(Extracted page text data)
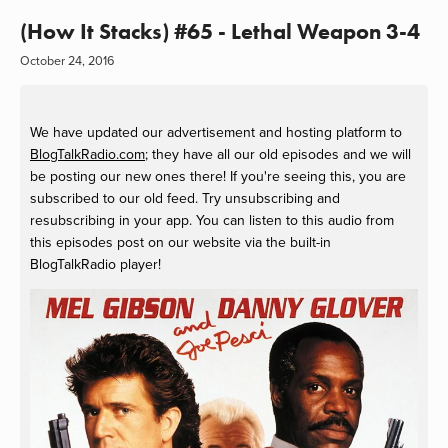
(How It Stacks) #65 - Lethal Weapon 3-4
October 24, 2016
We have updated our advertisement and hosting platform to
BlogTalkRadio.com
; they have all our old episodes and we will
be posting our new ones there! If you're seeing this, you are
subscribed to our old feed. Try unsubscribing and
resubscribing in your app. You can listen to this audio from
this episodes post on our website via the built-in
BlogTalkRadio player!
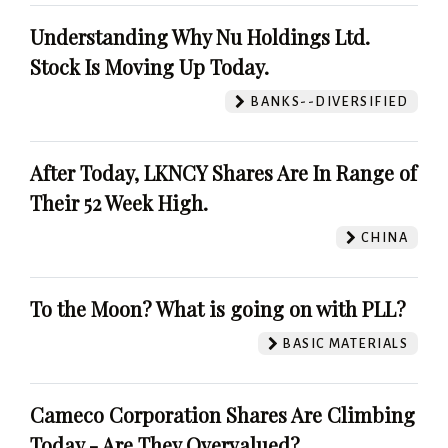
Understanding Why Nu Holdings Ltd.
Stock Is Moving Up Today.
BANKS--DIVERSIFIED
After Today, LKNCY Shares Are In Range of
Their 52 Week High.
CHINA
To the Moon? What is going on with PLL?
BASIC MATERIALS
Cameco Corporation Shares Are Climbing
Today - Are They Overvalued?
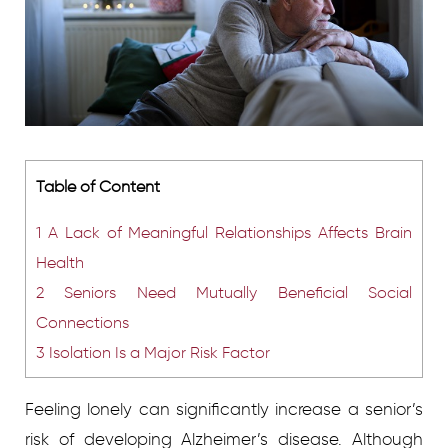
Table of Content
1
A Lack of Meaningful Relationships Affects Brain
Health
2
Seniors Need Mutually Beneficial Social
Connections
3
Isolation Is a Major Risk Factor
Feeling lonely can significantly increase a senior’s
risk of developing Alzheimer’s disease. Although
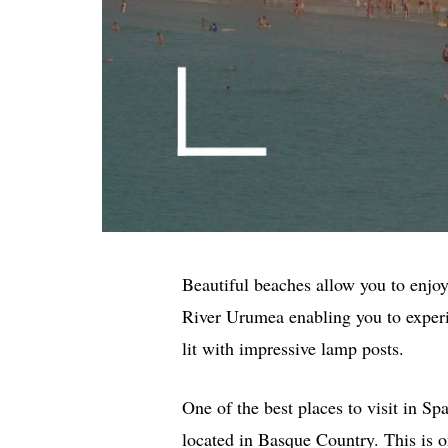
Beautiful beaches allow you to enjo
River Urumea enabling you to experi
lit with impressive lamp posts.
One of the best places to visit in S
located in Basque Country. This is o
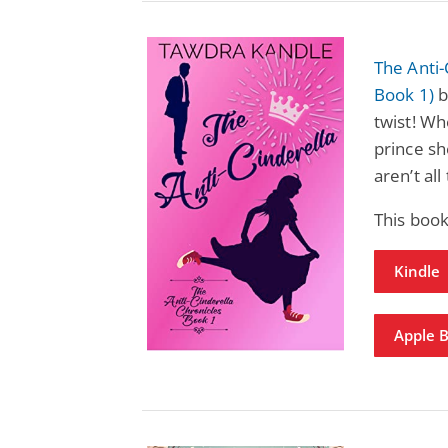
The Anti-
Book 1)
b
twist! Wh
prince she
aren’t all
This book
Kindle
Apple 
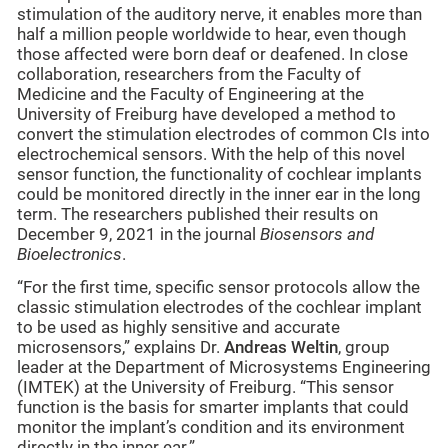
stimulation of the auditory nerve, it enables more than
half a million people worldwide to hear, even though
those affected were born deaf or deafened. In close
collaboration, researchers from the Faculty of
Medicine and the Faculty of Engineering at the
University of Freiburg have developed a method to
convert the stimulation electrodes of common CIs into
electrochemical sensors. With the help of this novel
sensor function, the functionality of cochlear implants
could be monitored directly in the inner ear in the long
term. The researchers published their results on
December 9, 2021 in the journal
Biosensors and
Bioelectronics
.
“For the first time, specific sensor protocols allow the
classic stimulation electrodes of the cochlear implant
to be used as highly sensitive and accurate
microsensors,” explains Dr.
Andreas Weltin
, group
leader at the Department of Microsystems Engineering
(IMTEK) at the University of Freiburg. “This sensor
function is the basis for smarter implants that could
monitor the implant’s condition and its environment
directly in the inner ear.”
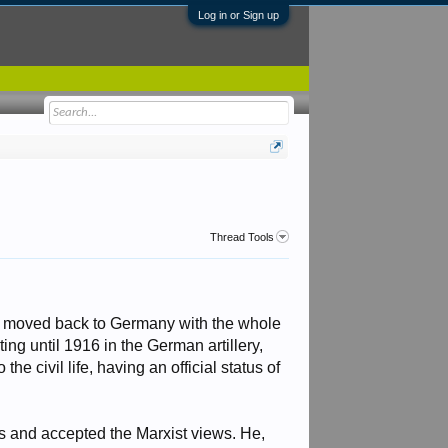
Log in or Sign up
Thread Tools
he moved back to Germany with the whole
ng until 1916 in the German artillery,
he civil life, having an official status of
rs and accepted the Marxist views. He,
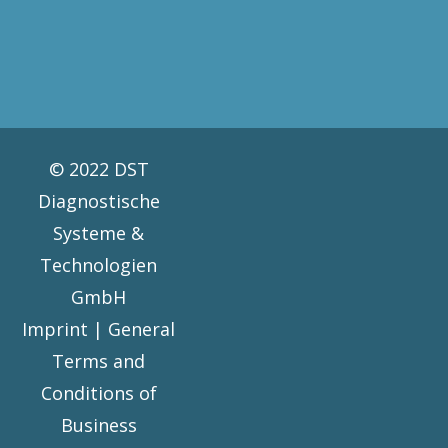
© 2022 DST
Diagnostische
Systeme &
Technologien
GmbH
Imprint |
General
Terms and
Conditions of
Business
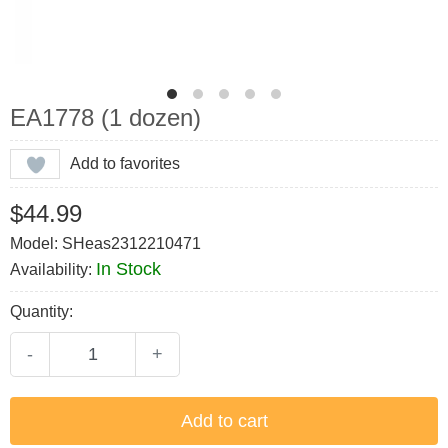
EA1778 (1 dozen)
Add to favorites
$44.99
Model: SHeas2312210471
In Stock
Availability:
Quantity:
-
+
Add to cart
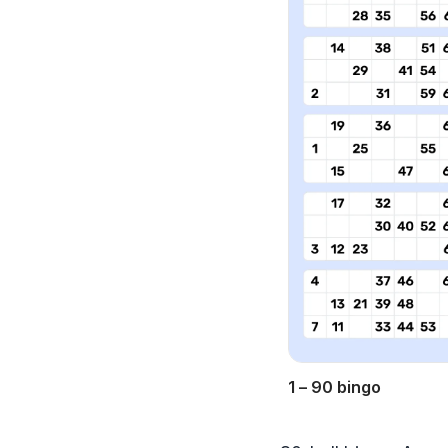
1 – 90 bingo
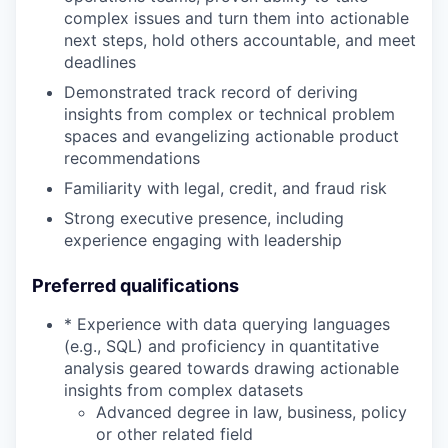
complex issues and turn them into actionable
next steps, hold others accountable, and meet
deadlines
Demonstrated track record of deriving
insights from complex or technical problem
spaces and evangelizing actionable product
recommendations
Familiarity with legal, credit, and fraud risk
Strong executive presence, including
experience engaging with leadership
Preferred qualifications
* Experience with data querying languages
(e.g., SQL) and proficiency in quantitative
analysis geared towards drawing actionable
insights from complex datasets
Advanced degree in law, business, policy
or other related field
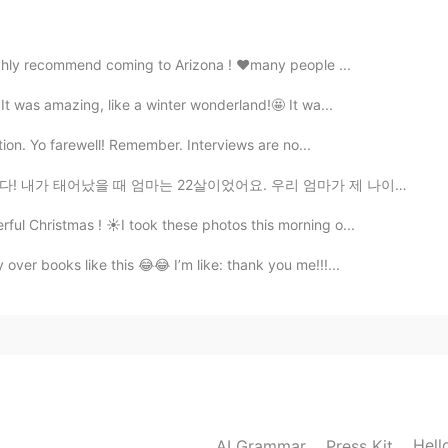
ighly recommend coming to Arizona ! ❤️many people ...
2021.06.24 16:01
 It was amazing, like a winter wonderland!🤩 It wa...
ction. Yo farewell! Remember. Interviews are no...
 22살이었어요. 우리 엄마가 제 나이였을 때, 엄마는 7명의 아이를 낳았어요. 이제 엄마는 8명...
ul Christmas ! ☀️I took these photos this morning o...
over books like this 😂😂 I’m like: thank you me!!!...
Hell
AI Grammar
Press Kit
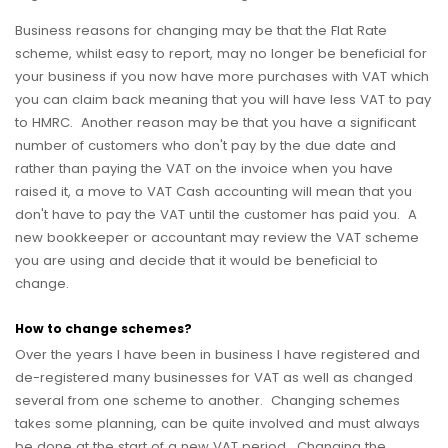
Business reasons for changing may be that the Flat Rate
scheme, whilst easy to report, may no longer be beneficial for
your business if you now have more purchases with VAT which
you can claim back meaning that you will have less VAT to pay
to HMRC. Another reason may be that you have a significant
number of customers who don't pay by the due date and
rather than paying the VAT on the invoice when you have
raised it, a move to VAT Cash accounting will mean that you
don't have to pay the VAT until the customer has paid you. A
new bookkeeper or accountant may review the VAT scheme
you are using and decide that it would be beneficial to
change.
How to change schemes?
Over the years I have been in business I have registered and
de-registered many businesses for VAT as well as changed
several from one scheme to another. Changing schemes
takes some planning, can be quite involved and must always
be done at the start of a new VAT period. Changing the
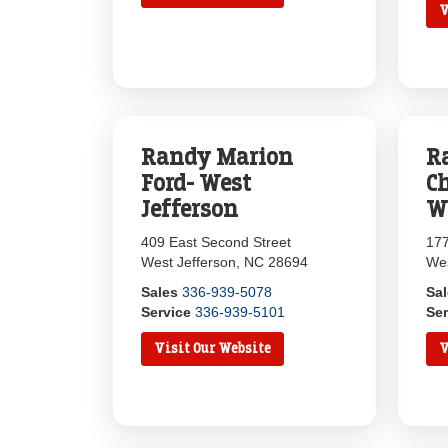
V
Randy Marion
R
Ford- West
Ch
Jefferson
W
409 East Second Street
177
West Jefferson, NC 28694
Wes
Sales
336-939-5078
Sa
Service
336-939-5101
Ser
Visit Our Website
V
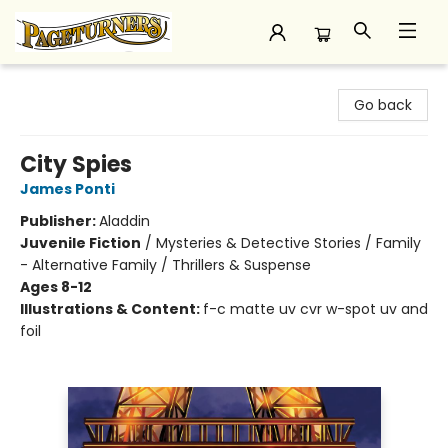
Pageturners Bookstore
Go back
City Spies
James Ponti
Publisher:
Aladdin
Juvenile Fiction
/
Mysteries & Detective Stories / Family
- Alternative Family / Thrillers & Suspense
Ages 8-12
Illustrations & Content:
f-c matte uv cvr w-spot uv and
foil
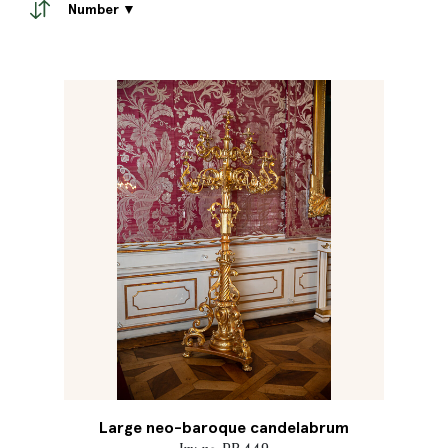
Number ▼
Large neo-baroque candelabrum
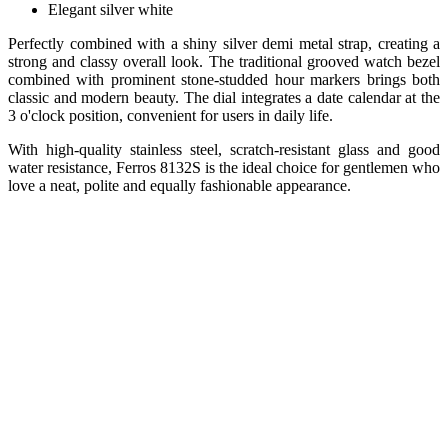
Elegant silver white
Perfectly combined with a shiny silver demi metal strap, creating a
strong and classy overall look. The traditional grooved watch bezel
combined with prominent stone-studded hour markers brings both
classic and modern beauty. The dial integrates a date calendar at the
3 o'clock position, convenient for users in daily life.
With high-quality stainless steel, scratch-resistant glass and good
water resistance, Ferros 8132S is the ideal choice for gentlemen who
love a neat, polite and equally fashionable appearance.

### EXERCISE INSTRUCTIONS
If a line in the records above contains the word "until", copy it.

### REPLY TO THE EXERCISE
ng until 1916 in the German artillery,
don't have to pay the VAT until the customer has paid you. A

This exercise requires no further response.